そして、こんなたくさんの曲で、お金を使ってオペレーターさんつきのスタジオも借りてもらって、マッチングをさせてもらうといのは、大きなレコード会社にしかできない、とても手厚い育成で、A君は実はめちゃくちゃラッキーなのだ。

費用で言えば、この1日だけで人件費含め数万円~10万円くらいはかかっているはずだ。

でも、そんなことはディレクターさんは説明しない。
タレントの教育について責任があるのは事務所であり、マネージャー。

事務所やマネージャーを飛び越えて、タレント本人に直接何か働きかけるというのは基本ご法度なのだ。

その人の性格にもよるけど、事務所に所属する前の人なのに、そんなグイグイで教えたりはしない。

A君は高校生なのかもしれないが、誰が何歳であろうと、仕事は大人の世界なのだ。
小中学生が歌手であったって、それは変わらない。

予算と時間には限りがある。

その限られた資源を使って、少しでもデビューが成功するように準備する。それだけなのだ。

歌を作って歌わせて、その結果を求める。

プロはある意味それだけ。

年齢うんぬんは、デビュー時にプロデューサーがデビュー戦略を練る時に考慮するくらいで、あとは買う側が気にするだけのことなのだ。

そして、今回A君は喉から出血しながらも10日間ぶっ通しで練習したわけだが、すごくも偉くもない。ただの基礎力不足なのだ。

もっと基礎力があれば、さらにもっと短い時間で効率よく曲を覚えるコツを身につけていれば、血なんか出ない。

体力も消耗しないし、目のクマもないはずだ。

精神力も体力を消耗しきってプレレコーディングしたって、実力も出し切れないはずなのだ。

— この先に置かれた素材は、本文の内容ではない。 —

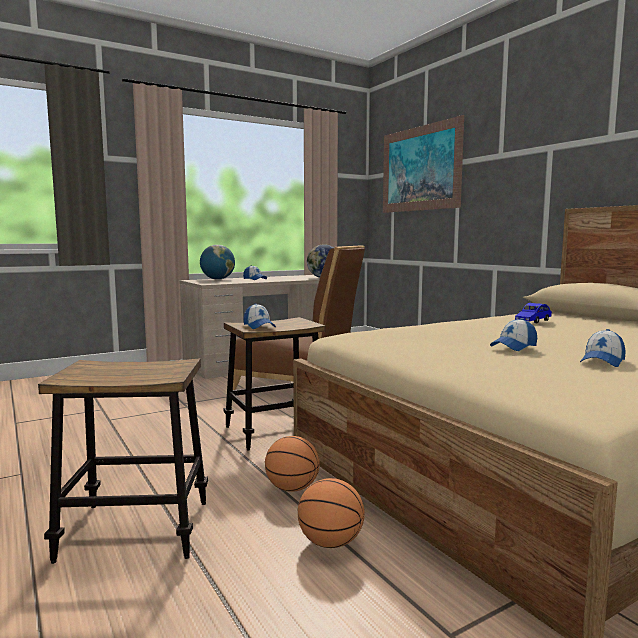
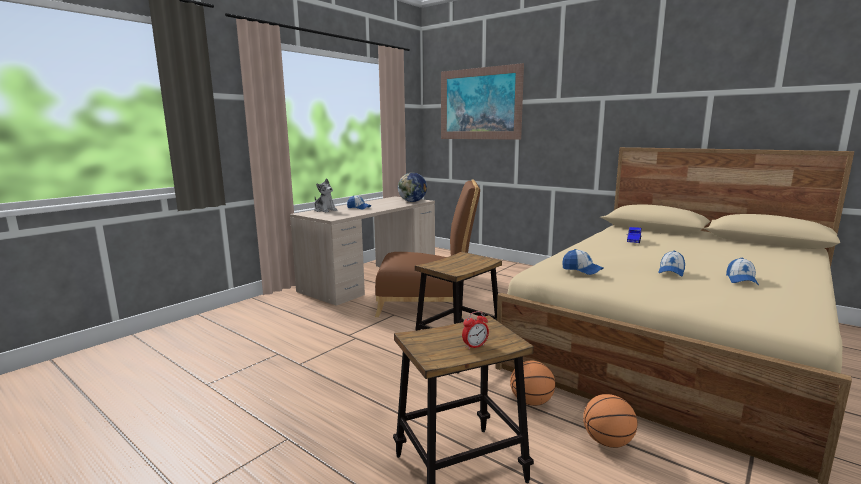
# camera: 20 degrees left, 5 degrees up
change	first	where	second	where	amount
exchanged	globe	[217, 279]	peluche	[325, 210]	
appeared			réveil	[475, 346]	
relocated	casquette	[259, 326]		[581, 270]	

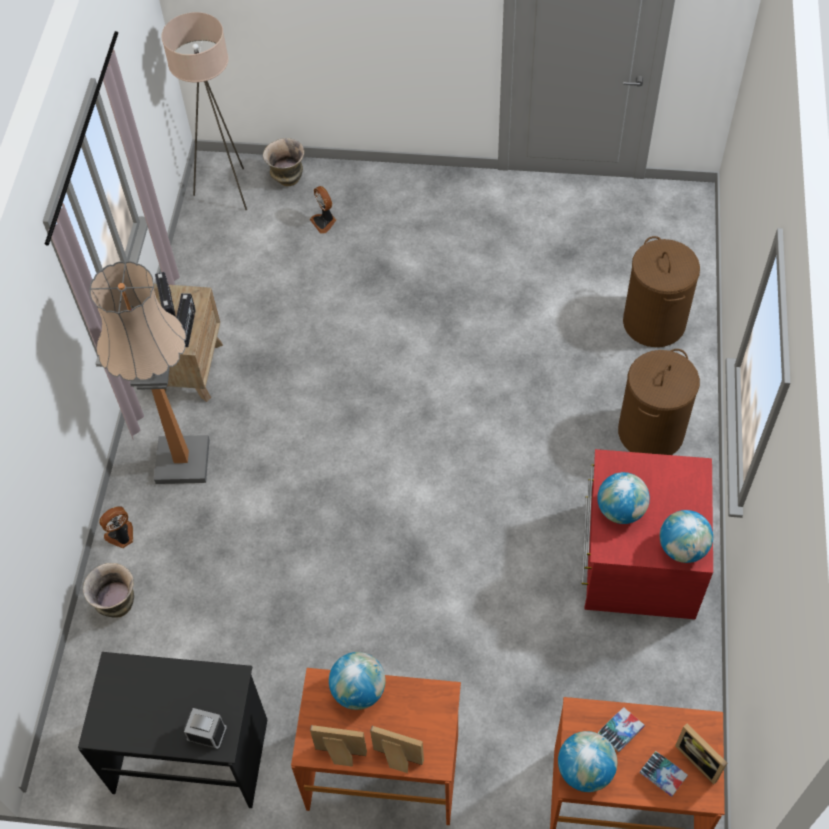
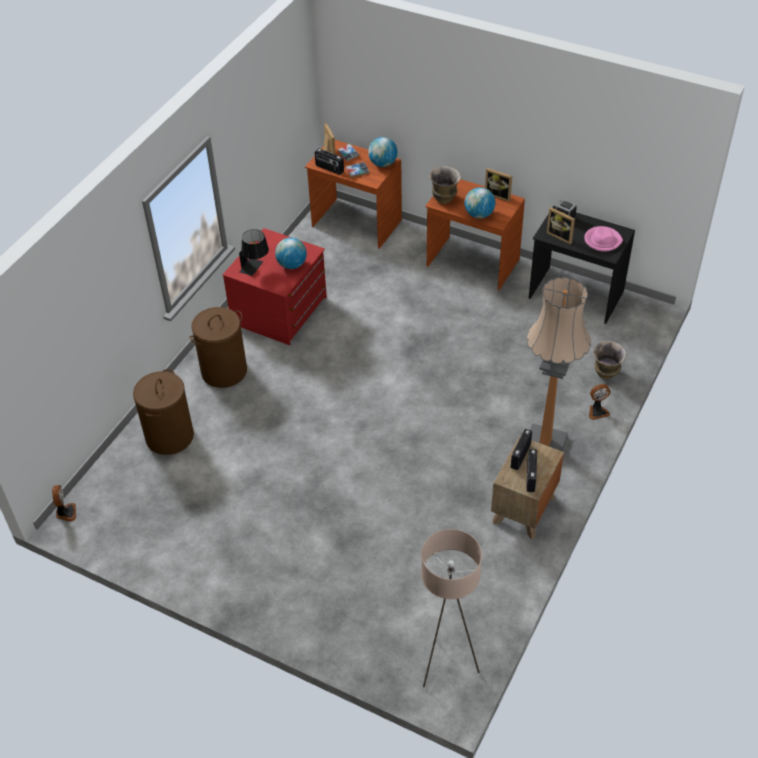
# camera: 160 degrees left, 10 degrees down
change	first	where	second	where	amount
relocated	ventilateur	[324, 222]		[66, 513]	
appeared			lampe de table [noir]	[256, 268]	
appeared			radio	[329, 169]	
relocated	vase	[287, 180]		[444, 199]	
relocated	cadre photo	[396, 760]		[560, 236]	
appeared			chapeau [rose]	[602, 240]	
missing	globe	[682, 548]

ただ、素人の高校生が最初のプレレコーディングに挑戦するということで、ディレクターさんもそこはあまり期待はしていなかったと思う。

で、大事なのはこの後だ。

ここから数カ月くらいで本人がどう取り組むのか。

実力性格も、そして追い込まれた時に出る君の本性も、ディレクターさんは見続ける。

そうやって、A君がどんな個性を持っていて、どんなデビュー戦略を立てたらいいか、そしてそもそも本当にデビューさせられる人なのか、判断していくのだ。

被害意識を持ってしまい、精神的につぶれてしまう人もいるだろう。

これが費用をかけた手厚い育成であり、自分が力不足なだけなんだと、ほぼ正解に気付いてしまう賢い人もいるだろう。

多くの人は、不安を感じ日々いろいろなことに悩みながら、あまり自分の立ち位置がわからずにひたすらに頑張るということになるのかなと思う。

そして、オーディションに合格する人はごくわずかではあるものの、同じ立場での競争相手となる、ほかのオーディション合格者も何人かはいるだろう。

君がどれだけよくても、100点を取ったとしても、別で200点を取る人がいればその人が先にデビューする。それが競争だ。

もちろん、もっと短期間であまり苦労せずデビューできる例もある。

でもそれは、制作費や宣伝費が少なかったり、企画物だったりする場合もある。
まあ、そのへんはいろいろと事情があるのだ。

この記事で伝えたいことは、君がこれからを考える参考になることなので、このケースではわりとカチッとした例を取り上げているのだ。


では、A君のその後を・・・。

それから月に一回程度、同じく数曲のデータが送られてきて、プレレコーディングをしていった。

曲数はだんだん少なくなっていった。

曲のマッチングをされているなんて想像もしていないA君は、曲数が減ったということだけでも不安になった。

その後、事務所と契約し、A君を担当してくれるマネージャーさんが決まった。

マネージャーはサバサバとした若い女性で、柔らかい物腰ではあるがビジネスライクな感じで接する人だった。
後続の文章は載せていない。